This Amendment No. 1 (this “Amendment”) amends and supplements the Tender Offer
Statement on Schedule TO filed by (i) GSK plc, a public limited company organized under the laws of England and Wales (“Ultimate Parent”), (ii) GlaxoSmithKline LLC, a Delaware limited liability company and an indirect
wholly-owned subsidiary of Ultimate Parent (“Parent”), and (iii) Redrose Acquisition Co., a Delaware corporation (“Purchaser”) and a direct wholly-owned subsidiary of Parent on February 2, 2026
(together with any amendments and supplements thereto, including this Amendment, the “Schedule TO”), relating to the offer by Purchaser to purchase all of the outstanding shares of common stock, par value, $0.0001 per share (each,
a “Share” and, collectively, the “Shares”), of RAPT Therapeutics, Inc., a Delaware corporation (the “Company”), for $58.00 per Share in cash (such amount or any higher amount per share paid
pursuant to the Offer, being the “Offer Price”), without interest, subject to any applicable withholding taxes, and upon the terms and subject to the conditions set forth in the Offer to Purchase, dated February 2, 2026
(together with any amendments or supplements thereto, the “Offer to Purchase”) and in the accompanying letter of transmittal (together with any amendments or supplements thereto, the “Letter of Transmittal”
which, together with the Offer to Purchase and other related materials, as they may be amended or supplemented from time to time, collectively constitute the “Offer”), copies of which are annexed to and filed with the Schedule TO
as Exhibits (a)(1)(A) and (a)(1)(B), respectively.
All information contained in the Offer to Purchase (including Schedule I to the Offer to Purchase) and
the accompanying Letter of Transmittal is hereby expressly incorporated herein by reference in response to Items 1 through 9 and Item 11 of this Schedule TO and is supplemented by the information specifically provided in this Amendment, except as
otherwise set forth below. This Amendment should be read together with the Schedule TO. Capitalized terms used and not otherwise defined in this Amendment have the meanings given to such terms in the Offer to Purchase.

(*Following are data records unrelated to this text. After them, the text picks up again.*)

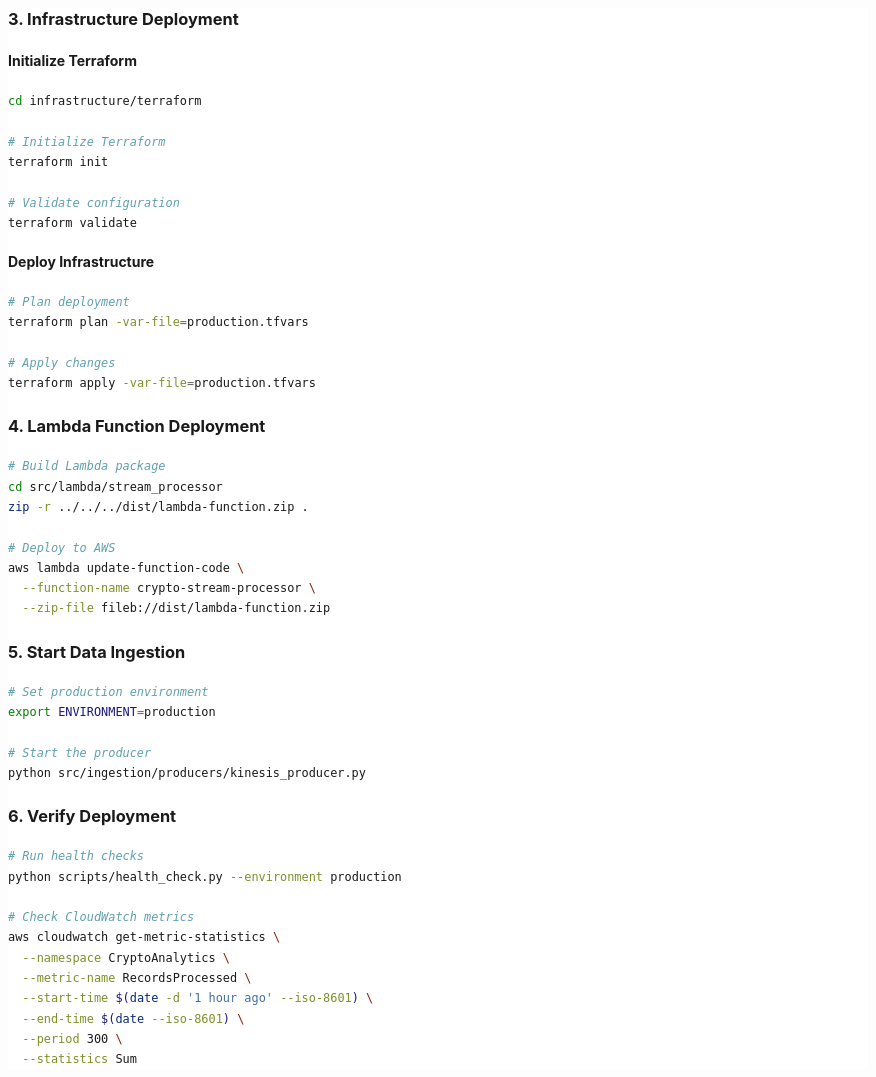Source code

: ### 3. Infrastructure Deployment

#### Initialize Terraform
```bash
cd infrastructure/terraform

# Initialize Terraform
terraform init

# Validate configuration
terraform validate
```

#### Deploy Infrastructure
```bash
# Plan deployment
terraform plan -var-file=production.tfvars

# Apply changes
terraform apply -var-file=production.tfvars
```

### 4. Lambda Function Deployment

```bash
# Build Lambda package
cd src/lambda/stream_processor
zip -r ../../../dist/lambda-function.zip .

# Deploy to AWS
aws lambda update-function-code \
  --function-name crypto-stream-processor \
  --zip-file fileb://dist/lambda-function.zip
```

### 5. Start Data Ingestion

```bash
# Set production environment
export ENVIRONMENT=production

# Start the producer
python src/ingestion/producers/kinesis_producer.py
```

### 6. Verify Deployment

```bash
# Run health checks
python scripts/health_check.py --environment production

# Check CloudWatch metrics
aws cloudwatch get-metric-statistics \
  --namespace CryptoAnalytics \
  --metric-name RecordsProcessed \
  --start-time $(date -d '1 hour ago' --iso-8601) \
  --end-time $(date --iso-8601) \
  --period 300 \
  --statistics Sum
```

Item 1 through 9; Item 11.
The Offer to
Purchase and Items 1 through 9 and Item 11 of the Schedule TO, to the extent such Items incorporate by reference the information contained in the Offer to Purchase, are hereby amended and supplemented as follows:
| 1. |
The second paragraph of the subsection entitled “U.S. Antitrust Compliance” in Section 16
— “Certain Legal Matters; Regulatory Approvals” is amended and supplemented by replacing the second paragraph with the following: |
“Under the HSR Act, the purchase of Shares may not be completed until the expiration or termination of a
15-calendar day waiting period following the filing of certain required information and documentary material concerning the Offer with the FTC and the Antitrust Division, unless the waiting period is
earlier terminated by the FTC and the Antitrust Division. The waiting period under the HSR Act expired, effective February 23, 2026, at 11:59 p.m. Eastern Time. Accordingly, the Regulatory Conditions to the Offer have been
satisfied.”
| 2. |
Section 16 — “Certain Legal Matters; Regulatory Approvals” is amended and
supplemented by adding the following to the end of such Section after the subsection captioned “State Takeover Laws”: |
“As of February 24, 2026, two complaints were filed in state court by purported stockholders of the Company regarding the Transactions. The
complaint filed on February 3, 2026 in the Supreme Court of the State of New York, County of New York is captioned Morgan v. Rapt Therapeutics, Inc. et al., Index No. 650698/2026 (the “Morgan Complaint”). The
complaint filed on February 5, 2026 in the Supreme Court of the State of New York is captioned Walsh v. Rapt Therapeutics, Inc. et al., Index No. 650718/2026 (together with the Morgan Complaint, the “Complaints”).
The Complaints name as defendants the Company and each member of the Company Board. The Complaints assert New York common law claims for negligent misrepresentation and concealment based on allegedly false and misleading statements in the Schedule 14D-9. In addition, the Company received twelve demand letters from purported stockholders relating to alleged disclosure deficiencies in the Schedule 14D-9.
Additional lawsuits or demand letters may be filed against or received by the Company, the Company Board, Ultimate Parent, Parent and/or Purchaser in
connection with the Transactions, the Schedule TO and the Schedule 14D-9. If additional similar complaints are filed or demand letters received, absent new or different allegations that are material, the
Company, Ultimate Parent, Parent and Purchaser will not necessarily announce such additional filings.”